Text under study:
#####

Algorithm: (Dynamic Programming with a little twist)
Let S(i) = set of all "reasonable" result that can be created with "i" number of DIGIT
Let B(i) = set of all numbers that can be created with "i" number of of DIGIT without using any operation. (i.e. for i = 1, DIGIT = 4, 0.4, 0.4' = 0.444444...)
S(i) = B(i) Union {Binary operation on S(j) and S(k) where j+k=i} Union {Unary operation on S(i)}
Data Structure
S(i), the set of all valid number, is store in a balanced binary search tree.
Each number is hashed to a pointer to a node (that represent its equation). In other words, every nodes is indexed by a hash table. Each node has the following properties,
Member:
priority: store the priority of each entry, this is used to determine bracket and break tie
entry: store the content, such as "*", "fact", "44", etc.
ptrLEFT: pointer to left node
ptrRIGHT: pointer to right node
NOTE: this is not a binary tree, but an acyclic graph, because a single node often has multiple parent
This data structure to express equation is prefered over binary tree
Use a lot less memory
Much easier to update when a simpler representation is found. For instance
Assuming we have, 20 = 4 / sqrt(4%), and 80 = 4 * 20 = 4 * (4 / sqrt(4%))

#####

Apply what you read:
• a. According to the algorithm description, what data structure stores S(i), the set of all valid numbers?
• b. Rewrite the algorithm description between "S(i) = B(i) Union" and "binary search tree.", inclusive, putting "self-balancing" in place of "balanced".

Dataset section:
#####

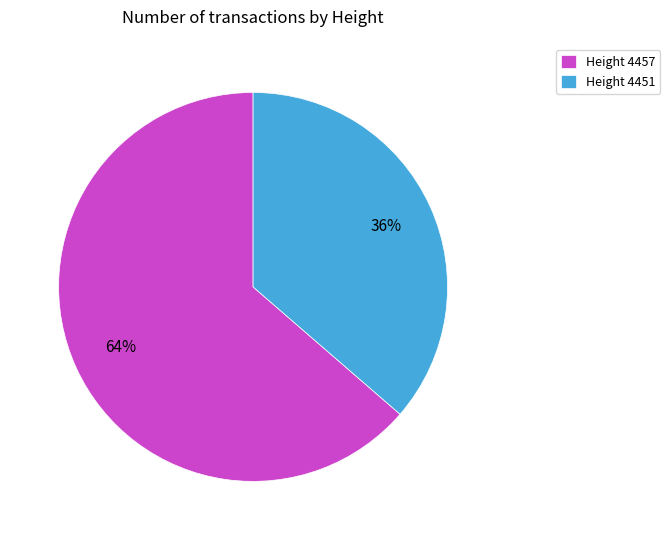

How many segments does this pie chart have?

2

#####

Answers to the exercise:
• a. A balanced binary search tree.

• b.
S(i) = B(i) Union {Binary operation on S(j) and S(k) where j+k=i} Union {Unary operation on S(i)}
Data Structure
S(i), the set of all valid number, is store in a self-balancing binary search tree.